En francés (S.V.P.)
Buena parte de los diálogos de Guerra y paz, incluyendo el párrafo inicial de la dama de honor Anna Pávlovna Scherer, están escritos en francés. Cuando el conde Pierre Bezújov se declara a la princesa Elena Kuraguina no lo hace en ruso, sino en la lengua de sus afectos: Je vous aime, le dice. Y si repasáramos -atentos a las cursivas que indican "en francés en el original"- la literatura del XIX nos encontraríamos con que Tolstoi sólo refleja para Rusia algo que, quizás con menor énfasis, era habitual en la obra de otros escritores europeos: el reconocimiento de que, del siglo XVIII a mediados del XX, la lengua de Molière, de Rousseau y de Voltaire se empleó, primero, como el segundo idioma de las clases aristocráticas y, más tarde, de las simplemente cultas. La mayoría de niños de mi generación estudió francés en el colegio (incluyendo un año de literatura), y no sólo porque Francia estaba ahí al lado: el resplandor de su cultura se hacía sentir con una fuerza muy superior a la de su ya menguado peso político. Los cinco premios Nobel concedidos entre 1947 y 1964 a Gide, Mauriac, Camus, Saint-John Perse y Sartre (que no quiso recogerlo) reflejan y condensan el prestigio de una literatura cuya influencia se manifestaba en la de todos los demás ámbitos lingüísticos.
Otros ven un nuevo esplendor en la novela que publican escritores que usan el francés independientemente de dónde hayan nacido
La pasada Feria del Libro de Madrid, en la que, en teoría, la literatura francesa era la estrella invitada, ha constituido una ocasión perdida para debatir en profundidad -y más allá de algunos actos planteados con poca convicción y menos medios- el presente de una cultura apoyada (envidiablemente, para algunos) desde el Estado (con casi el 1,5 % del PIB), pero cuya influencia global está hoy muy por debajo de la anglosajona.

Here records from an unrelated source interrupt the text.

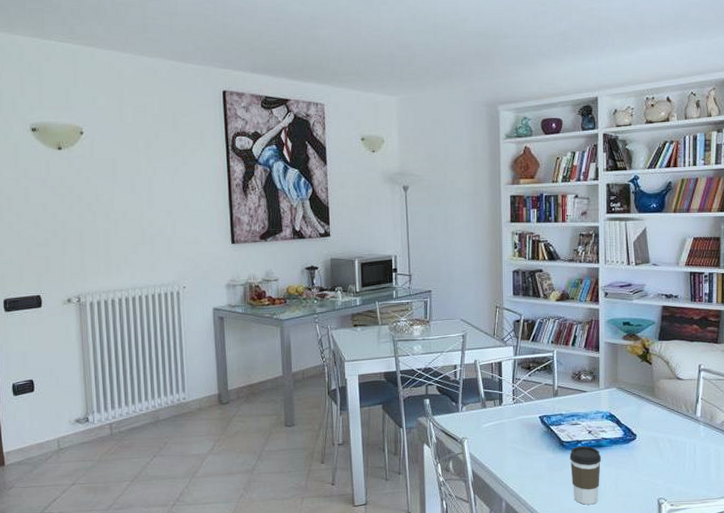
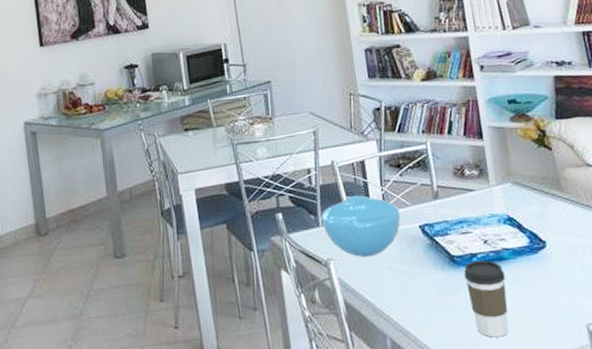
bowl: none [461,389,525,438] -> present [321,195,401,258]

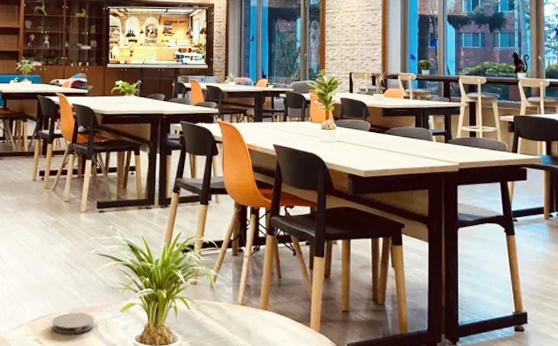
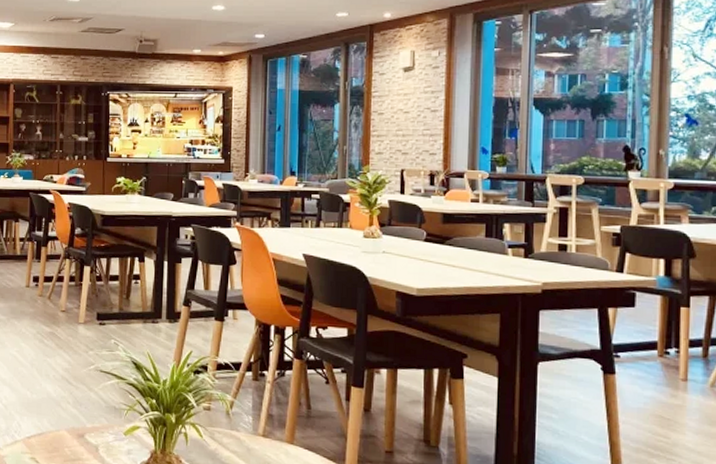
coaster: present [51,312,95,334] -> none [49,432,96,455]

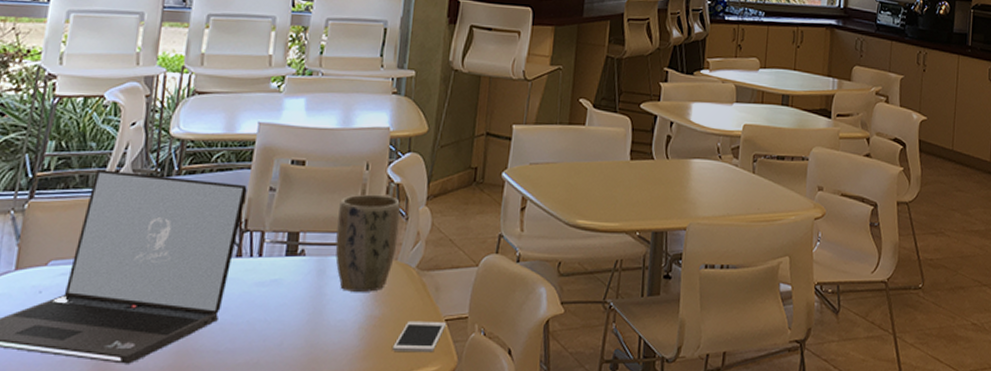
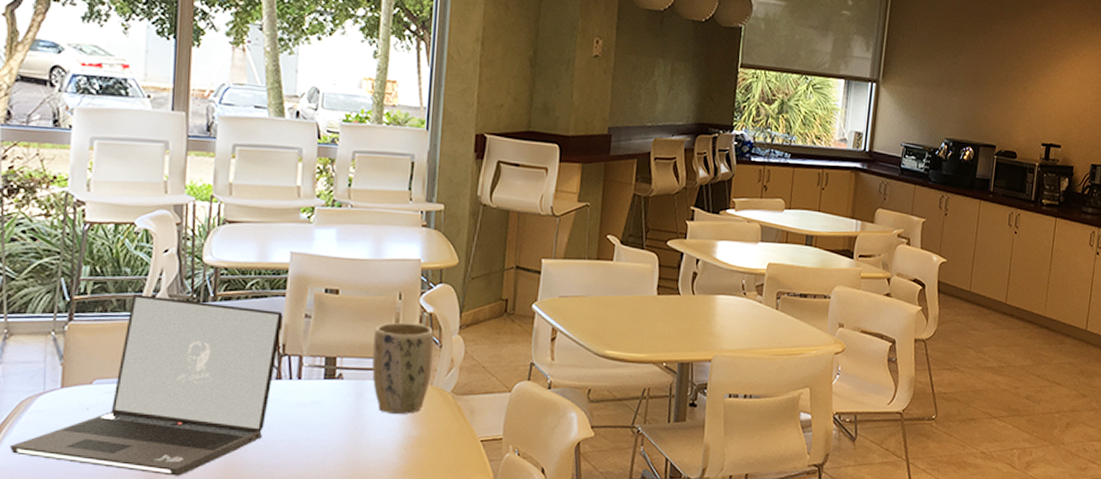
cell phone: present [393,320,446,353] -> none [431,441,481,470]

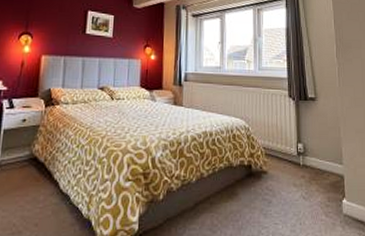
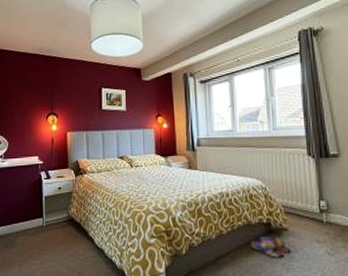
slippers: none [231,180,269,202] -> present [251,237,291,257]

En lo que se refiere a la novela, por ejemplo, basta con repasar los catálogos de los más importantes sellos literarios europeos para darse cuenta de que -a pesar del atractivo sistema de ayudas implementado por el Ministère de la Culture et de la Communication- el interés de la edición internacional por la narrativa francesa está muy por debajo del de hace unas décadas.
Pero quizás las cosas estén cambiando. La polémica desatada por aquella primera del semanario Time en que se proclamaba "la muerte de la cultura francesa" (y que mejoró las ventas europeas de la revista) no ha sido del todo estéril. Mientras algunos intelectuales (Pierre Assouline, Jorge Semprún) reconocen un cierto ensimismamiento -"ombliguismo"- en la novela que hoy se escribe en el Hexágono, reprochándole que se entretiene demasiado en mirar hacia adentro y poco hacia afuera, otros creen reconocer un nuevo esplendor en la que están publicando escritores que utilizan el francés independientemente de dónde hayan nacido y cuál sea su lengua materna. Superada la bizantina (y un punto neocolonialista) polémica de la "francofonía" (Le Clézio contribuyó a hacerlo con una declaración inteligente: "escribo en francés, luego soy francófono") que pretendía poner fronteras a esos escritores franceses que no lo eran de nacimiento, el debate de la calidad sigue abierto. Ninguna cultura calibra con precisión los méritos y la importancia histórica de sus escritores contemporáneos, de manera que sería legítimo preguntarse si -por ejemplo- Yasmina Khadra (Mohammed Moulessehoul), Jonathan Littell, Atiq Rahimi, Mercedes Deambrosis y otros como ellos, no serán quienes, en el futuro, puedan ser percibidos -junto con los escritores francófonos procedentes de las antiguas colonias y algunas individualidades "autóctonas"-, como la cabeza de puente de la renovación (y no sólo temática) de la novela que se escribe en esta lengua. Que, no lo olvidemos, también ha sido la que escogieron (total o parcialmente) otros escritores extranjeros: desde Beckett, Ionesco, Green (Julien) o Semprún a Bianciotti, Makine, Ben Jelloun o Dai Sije. Y con cuyas obras tanto hemos gozado. Y aprendido.